[Start of section]

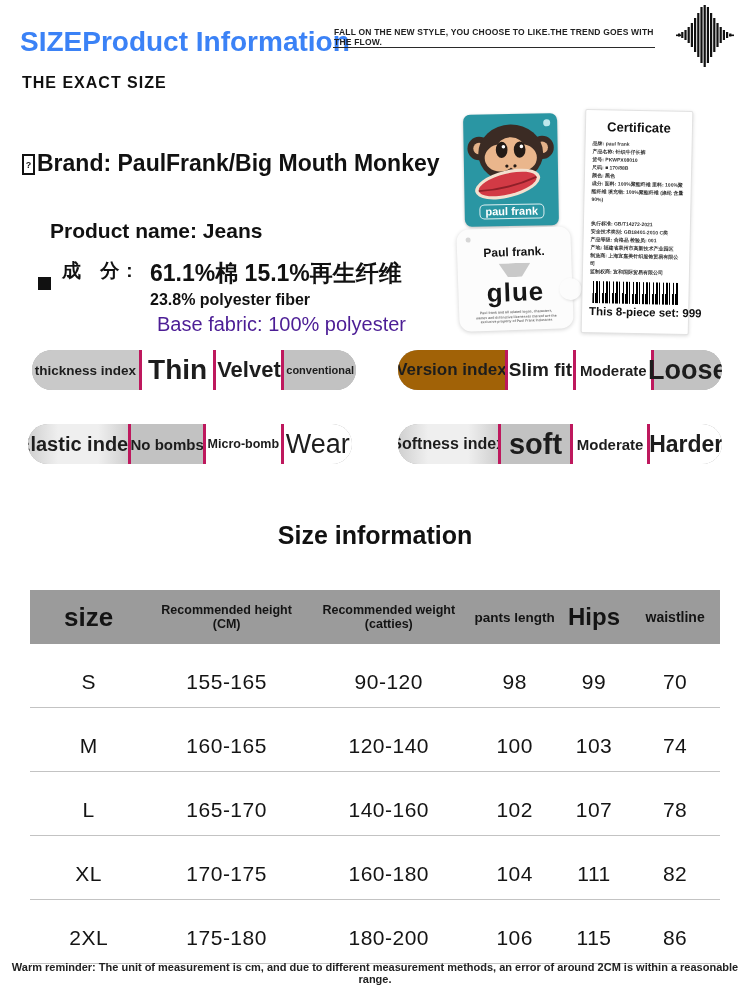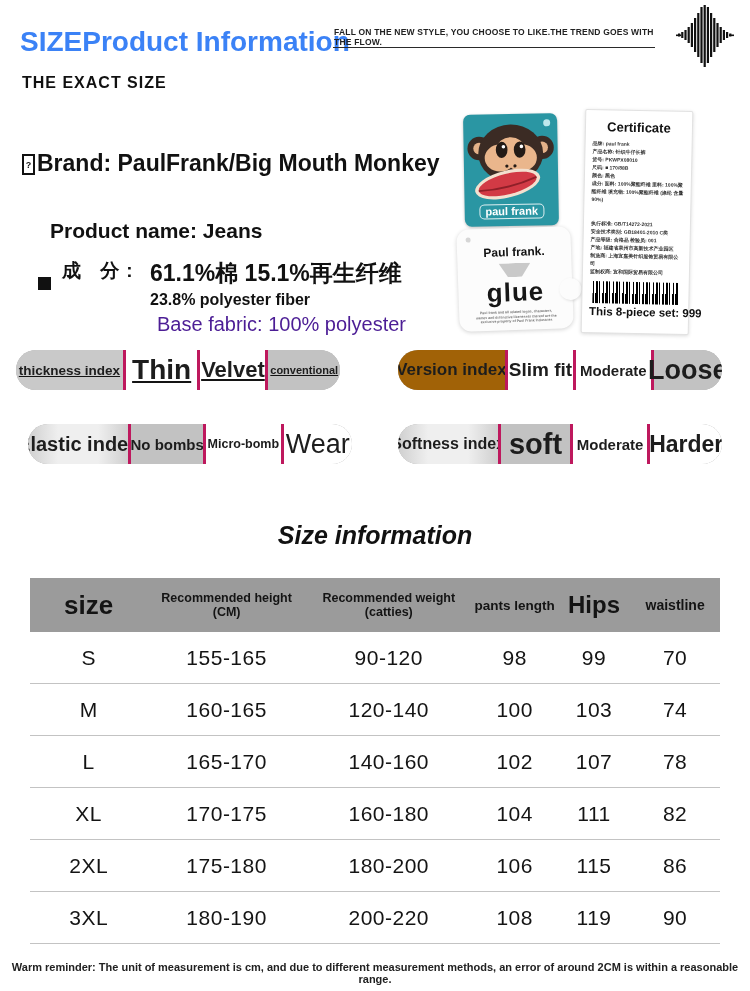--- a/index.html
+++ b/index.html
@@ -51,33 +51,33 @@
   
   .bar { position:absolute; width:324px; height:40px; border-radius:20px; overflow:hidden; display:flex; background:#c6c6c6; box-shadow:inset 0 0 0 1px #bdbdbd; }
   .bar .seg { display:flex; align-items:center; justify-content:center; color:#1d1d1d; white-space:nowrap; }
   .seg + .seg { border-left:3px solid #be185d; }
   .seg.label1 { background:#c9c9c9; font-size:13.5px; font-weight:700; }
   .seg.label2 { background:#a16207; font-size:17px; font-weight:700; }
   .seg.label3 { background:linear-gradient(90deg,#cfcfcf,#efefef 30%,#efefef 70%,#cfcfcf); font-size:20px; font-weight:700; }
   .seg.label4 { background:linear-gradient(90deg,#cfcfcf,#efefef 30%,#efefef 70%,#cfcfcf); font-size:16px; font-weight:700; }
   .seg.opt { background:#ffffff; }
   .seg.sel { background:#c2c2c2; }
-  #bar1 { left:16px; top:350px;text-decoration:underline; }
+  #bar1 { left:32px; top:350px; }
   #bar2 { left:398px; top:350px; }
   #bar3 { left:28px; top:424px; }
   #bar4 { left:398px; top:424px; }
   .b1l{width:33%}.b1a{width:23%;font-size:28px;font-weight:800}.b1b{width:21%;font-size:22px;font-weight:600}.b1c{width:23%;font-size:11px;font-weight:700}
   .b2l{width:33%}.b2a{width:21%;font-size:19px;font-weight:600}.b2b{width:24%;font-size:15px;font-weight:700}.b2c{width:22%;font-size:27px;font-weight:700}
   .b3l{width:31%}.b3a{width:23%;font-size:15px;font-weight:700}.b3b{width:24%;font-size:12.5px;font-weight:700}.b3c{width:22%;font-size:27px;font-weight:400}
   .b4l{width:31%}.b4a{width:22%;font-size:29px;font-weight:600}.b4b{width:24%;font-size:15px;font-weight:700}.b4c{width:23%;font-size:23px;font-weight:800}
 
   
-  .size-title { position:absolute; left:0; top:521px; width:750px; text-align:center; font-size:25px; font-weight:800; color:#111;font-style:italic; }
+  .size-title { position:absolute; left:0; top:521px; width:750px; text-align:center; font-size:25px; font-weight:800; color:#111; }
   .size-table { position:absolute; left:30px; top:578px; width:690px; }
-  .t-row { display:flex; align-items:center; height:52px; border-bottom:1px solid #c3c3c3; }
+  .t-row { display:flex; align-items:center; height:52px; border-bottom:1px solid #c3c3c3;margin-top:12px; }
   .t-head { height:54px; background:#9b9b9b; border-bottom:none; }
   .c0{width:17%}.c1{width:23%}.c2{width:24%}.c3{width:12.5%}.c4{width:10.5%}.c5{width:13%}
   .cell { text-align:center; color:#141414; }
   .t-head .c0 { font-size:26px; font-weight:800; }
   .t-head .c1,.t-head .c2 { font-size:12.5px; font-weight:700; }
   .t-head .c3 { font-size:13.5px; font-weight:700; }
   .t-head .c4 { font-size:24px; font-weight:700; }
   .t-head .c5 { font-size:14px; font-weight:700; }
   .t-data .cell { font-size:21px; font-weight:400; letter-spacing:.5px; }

[End of section]

- _Work task_:
Nothing but the text of the listing should be set down, exactly, with the pictures left behind.

- _Answer below_:
--- a/index.html
+++ b/index.html
@@ -51,33 +51,33 @@
   
   .bar { position:absolute; width:324px; height:40px; border-radius:20px; overflow:hidden; display:flex; background:#c6c6c6; box-shadow:inset 0 0 0 1px #bdbdbd; }
   .bar .seg { display:flex; align-items:center; justify-content:center; color:#1d1d1d; white-space:nowrap; }
   .seg + .seg { border-left:3px solid #be185d; }
   .seg.label1 { background:#c9c9c9; font-size:13.5px; font-weight:700; }
   .seg.label2 { background:#a16207; font-size:17px; font-weight:700; }
   .seg.label3 { background:linear-gradient(90deg,#cfcfcf,#efefef 30%,#efefef 70%,#cfcfcf); font-size:20px; font-weight:700; }
   .seg.label4 { background:linear-gradient(90deg,#cfcfcf,#efefef 30%,#efefef 70%,#cfcfcf); font-size:16px; font-weight:700; }
   .seg.opt { background:#ffffff; }
   .seg.sel { background:#c2c2c2; }
-  #bar1 { left:16px; top:350px;text-decoration:underline; }
+  #bar1 { left:32px; top:350px; }
   #bar2 { left:398px; top:350px; }
   #bar3 { left:28px; top:424px; }
   #bar4 { left:398px; top:424px; }
   .b1l{width:33%}.b1a{width:23%;font-size:28px;font-weight:800}.b1b{width:21%;font-size:22px;font-weight:600}.b1c{width:23%;font-size:11px;font-weight:700}
   .b2l{width:33%}.b2a{width:21%;font-size:19px;font-weight:600}.b2b{width:24%;font-size:15px;font-weight:700}.b2c{width:22%;font-size:27px;font-weight:700}
   .b3l{width:31%}.b3a{width:23%;font-size:15px;font-weight:700}.b3b{width:24%;font-size:12.5px;font-weight:700}.b3c{width:22%;font-size:27px;font-weight:400}
   .b4l{width:31%}.b4a{width:22%;font-size:29px;font-weight:600}.b4b{width:24%;font-size:15px;font-weight:700}.b4c{width:23%;font-size:23px;font-weight:800}
 
   
-  .size-title { position:absolute; left:0; top:521px; width:750px; text-align:center; font-size:25px; font-weight:800; color:#111;font-style:italic; }
+  .size-title { position:absolute; left:0; top:521px; width:750px; text-align:center; font-size:25px; font-weight:800; color:#111; }
   .size-table { position:absolute; left:30px; top:578px; width:690px; }
-  .t-row { display:flex; align-items:center; height:52px; border-bottom:1px solid #c3c3c3; }
+  .t-row { display:flex; align-items:center; height:52px; border-bottom:1px solid #c3c3c3;margin-top:12px; }
   .t-head { height:54px; background:#9b9b9b; border-bottom:none; }
   .c0{width:17%}.c1{width:23%}.c2{width:24%}.c3{width:12.5%}.c4{width:10.5%}.c5{width:13%}
   .cell { text-align:center; color:#141414; }
   .t-head .c0 { font-size:26px; font-weight:800; }
   .t-head .c1,.t-head .c2 { font-size:12.5px; font-weight:700; }
   .t-head .c3 { font-size:13.5px; font-weight:700; }
   .t-head .c4 { font-size:24px; font-weight:700; }
   .t-head .c5 { font-size:14px; font-weight:700; }
   .t-data .cell { font-size:21px; font-weight:400; letter-spacing:.5px; }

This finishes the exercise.